A social security disability benefits claimant must meet the twelve-month durational requirement before he can be found disabled. 42 U.S.C. Sec. 423(d)(1)(A). In Myers v. Richardson, 471 F.2d 1265 (6th Cir.1972), we held that while "[t]he Act itself does not provide for a closed period of benefits ... we think it clear that such a closed period of benefits may be awarded." Id. at 1267. Thus, an individual who satisfies the durational requirement of the Act may be entitled to benefits from the time his disability commences until such time as the disability ceases. See Howse v. Heckler, 782 F.2d 626 (6th Cir.1986).

10

In the present case, plaintiff argues that at the very least he should have been found disabled from June 9, 1984, when he was shot, through August 1986 when, according to his testimony, he felt that from a physical standpoint he was capable of returning to work. The ALJ did not specifically make a finding regarding whether plaintiff's impairments entitled him to a closed period of disability benefits.

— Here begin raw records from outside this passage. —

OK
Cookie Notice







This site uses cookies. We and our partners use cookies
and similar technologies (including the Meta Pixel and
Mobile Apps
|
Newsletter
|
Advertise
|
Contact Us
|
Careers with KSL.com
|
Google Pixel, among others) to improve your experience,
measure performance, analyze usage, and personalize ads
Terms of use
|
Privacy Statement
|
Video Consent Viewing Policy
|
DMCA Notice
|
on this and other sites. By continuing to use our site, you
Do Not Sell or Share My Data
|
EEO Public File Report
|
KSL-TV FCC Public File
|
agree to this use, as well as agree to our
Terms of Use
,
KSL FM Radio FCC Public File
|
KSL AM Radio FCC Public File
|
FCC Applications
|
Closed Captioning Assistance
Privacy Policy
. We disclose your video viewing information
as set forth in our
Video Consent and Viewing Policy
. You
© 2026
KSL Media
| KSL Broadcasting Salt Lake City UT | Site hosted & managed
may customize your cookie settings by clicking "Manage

Rather, the ALJ's decision focuses upon plaintiff's physical and mental condition at the time of the hearing. In reaching his conclusion, the ALJ relied upon activities plaintiff began more than one year after the accident and upon reports made during this same time period.

11

Of the evidence of record, no doctor indicates plaintiff could have returned to work prior to September 1986. Rather, of those doctors who expressed an opinion as to plaintiff's disability during this period, all concluded plaintiff was disabled as a result of his physical limitations, including the need for continued surgery as a result of his gunshot wounds, and mental impairments, including depression and anxiety. The Secretary is not bound by the unsupported opinions of treating physicians, Miller v. Secretary of Health and Human Servs., 843 F.2d 221, 224 (6th Cir.1988). However, our scope of review requires us to consider the record as a whole, and given the record in the present case, we find the Secretary erred in failing to consider whether plaintiff might be entitled to a closed period of disability.

III.

12

Accordingly, the judgment of the district court is REVERSED, and we REMAND this action to the district court with instructions to remand to the Secretary to determine whether plaintiff was entitled to a closed period of disability benefits.